[[ SELECTED EXTRACT, beginning ]]

In the past, there were controversies regarding the existence of fungal etiology in CSOM but now it is considered to be a definitive clinical entity and an increasing problem [10] as the incidence of the mycotic infections and the diversity of pathogenic fungi have increased dramatically in the recent years due to continuously increasing number of immunocompromised patients. [11] Conditions such as diabetes, chemotherapy, malignancy, steroid administration, HIV infection, and prolonged antibiotic use (topical or systemic) renders the individual more susceptible to fungal infections of the middle ear. [12]

There are few studies available regarding fungal etiology in CSOM. [4],[12],[13] In the present study, the fungal isolation rate is very high among the patients who did not respond to antibiotic therapy, clearly suggesting that definite search for fungi is desirable in all cases of CSOM. The highest incidence of fungal CSOM was noted in second and third decades of life (62.62%), and this observation was concurrent to the studies conducted by various other authors. [12],[14] Higher incidence in young adults may be attributed to the fact that they are more exposed to the fungal spores whereas extreme age groups are not. [15]

Among the fungal etiology in CSOM, the most commonly isolated organisms are Aspergillus species and Candida species. [16] In the present study, Aspergillus species comprised of 47% of the total fungal isolates, whereas 41% of the isolates were Candida species. Most commonly involved Aspergillus species were A. flavus (20.5%) and A. niger (14.5%), among the Candida species, the most common isolates were C. albicans (23%) and C. tropicalis (10.8%). Earlier study from India, [12] reported higher isolation rate of Aspergillus species (60.2%) as compared to Candida species (17.6%). A recent study by Aneja et al[17] from India reported Aspergillus in 86.8% of patients with A. niger (39.8%) and A. flavus (16.6%) to be the most common species. They also reported Aspergillus luchuensis as a causative agent of otomycosis for the first time. In contrast various other authors reported Candida to be the most commonly isolated fungi followed by Aspergillus[13],[18] The difference in the various studies could be due to the difference in the patient population studied and geographical variation.

Aspergillus is one of the most predominant fungal etiologies in CSOM, so invasive Aspergillosis is not very uncommon in such patients. Invasive Aspergillus otomastoiditis is being found with increased frequency in immunocompromised hosts. Strauss and Fine [19] reported two cases of Aspergillus otomastoiditis caused by A. fumigatus. This mold has been considered more pathogenic than A. niger as A. fumigatus produces a hemolytic exotoxin which has the ability to alter skin resistance. [20] Aspergillus is a saprophytic mold and is one of the primary colonizers of the manmade substrata. Its rapid growth and production of a large number of small, dry, easily aerosolized conidia make it a significant contaminant with regards to air quality and potential human exposure-related illness. [17] Aspergilli are common in airborne dust, and their growth is aided by cerumen and the slightly acidic pH of the ear canal. [21] Pseudallescheria boydii is a saprophytic fungus capable of causing invasive fungal infections in humans. This fungus is morphologically similar to Aspergillus but is resistant to conventional systemic antifungal therapy with amphotericin B. [22] Infections with Candida can be more difficult to detect clinically due to its lack of characteristic appearance like Aspergillus and can present as otorrhea not responding to aural antimicrobials and are often identified by fungal culture. [23] This substantiates the essentiality of fungal cultures for diagnosis.

[[ SELECTED EXTRACT, end ]]
[[ SOURCE INFORMATION, beginning ]]

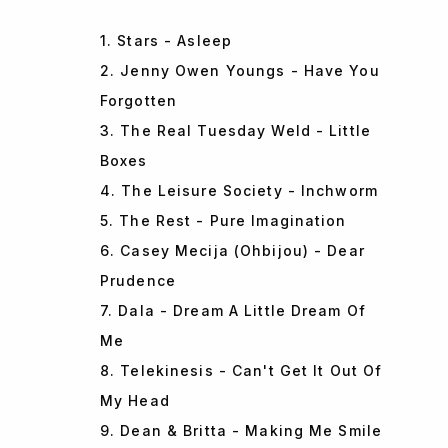
1. Stars - Asleep
2. Jenny Owen Youngs - Have You
Forgotten
3. The Real Tuesday Weld - Little
Boxes
4. The Leisure Society - Inchworm
5. The Rest - Pure Imagination
6. Casey Mecija (Ohbijou) - Dear
Prudence
7. Dala - Dream A Little Dream Of
Me
8. Telekinesis - Can't Get It Out Of
My Head
9. Dean & Britta - Making Me Smile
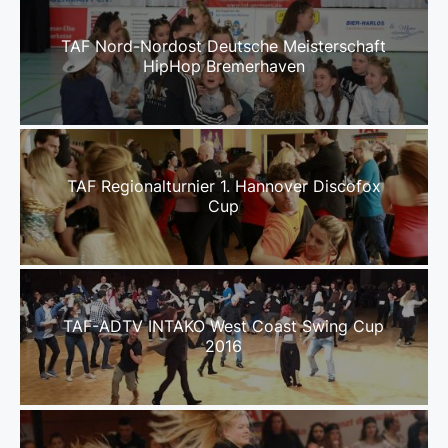
TAF Nord-Nordost Deutsche Meisterschaft
HipHop Bremerhaven
TAF Regionalturnier 1. Hannover Discofox
Cup
TAF-ADTV INTAKO West Coast Swing Cup
2016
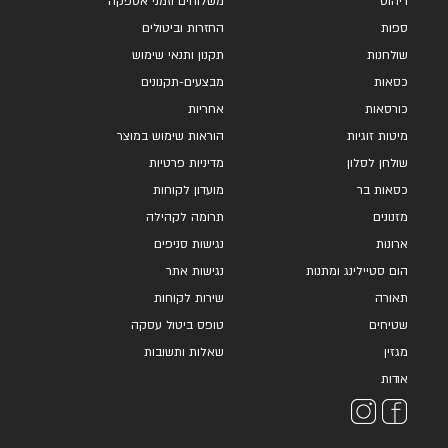
ריהוט
משלוחים וזמני אספקה
ספות
החזרות וביטולים
שולחנות
תקנון ותנאי שימוש
כסאות
מבצעים-תקנונים
כורסאות
אחריות
מיטות זוגיות
הוראות שימוש במוצר
שולחן לסלון
מדיניות פרטיות
כסאות בר
מועדון לקוחות
מזנונים
תרומה לקהילה
ארונות
נגישות סניפים
הום סטיילינג ומתנות
נגישות אתר
תאורה
שירות לקוחות
שטיחים
טופס ביטול עסקה
מגזין
שאלות ותשובות
אודות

[[ SOURCE INFORMATION, end ]]

DIRECTIONS
- 1) In the passage on fungal infection in CSOM, which two Aspergillus species were most commonly involved in the present study?
- 2) Pick up the passage on fungal infection in CSOM after its final sentence and carry it forward.

RESPONSES TO THE TASKS
- 1) A. flavus (20.5%) and A. niger (14.5%).

- 2)
Penicillium species was isolated in eight cases (9.6%). A study by Talwar et al[12] found Penicillium in 11.8% of the cases whereas a study by Aneja et al[17] reported the same in 2.7% of cases. Mucor species was isolated in two cases (2.4%), and both the patients were known diabetics. Mucor has a propensity to invade arterial walls in immunocompromised patients, especially in uncontrolled diabetes mellitus patients. Haruna et al[24] reported a case of invasive fungal temporal bone infection caused by Mucor, leading to meningoencephalitis. It was interesting to note that even the less virulent fungal isolates (including nonalbicans Candida) are gaining importance in ear infections.

The distribution of fungi is not only affected geographically but also changes with time and season. In the present study, higher incidence of the fungal infections was seen during the rainy season followed by summer season. This could be attributed to the hot and humid climate and the presence of dust in the environment which facilitates the fungal growth. Prevalence of fungal infections of the ear during moist and humid conditions has been reported previously by several authors. [25],[26],[27] One of the important environmental factors which may be responsible for a high incidence of fungal infections in this area is increased content of suspended dust particles in the air. The various dams as a part of hydroelectricity power projects are under construction on Alaknanda river (tributary of river Ganges) nearby from past few years which has increased the content of dust particles in the surrounding air to many folds and may be a contributory predisposing factor for higher incidence of fungal infection especially due to Aspergilli in this part of the country.

We suggest a definite search for fungi is desirable in all cases of CSOM. Prolonged use of topical antibiotics or antibiotics-steroids ear drops may cause suppression of bacterial flora and the subsequent emergence of fungal flora. This probably increases the incidence of fungal superinfection and even the less virulent fungi become more opportunistic. Otologists should elevate the suspicion of mycotic otitis media in patients with continuous otorrhea and patients who did not respond to the antibacterial treatment. The diagnosis based on microbiological findings should be prompt. We believe that at the onset of the CSOM, use of topical antibiotics should be avoided, and treatment in the form of local aural toilet should be considered. This not only will decrease the incidence of fungal CSOM but will also prevent the emergence of drug resistance to an extent.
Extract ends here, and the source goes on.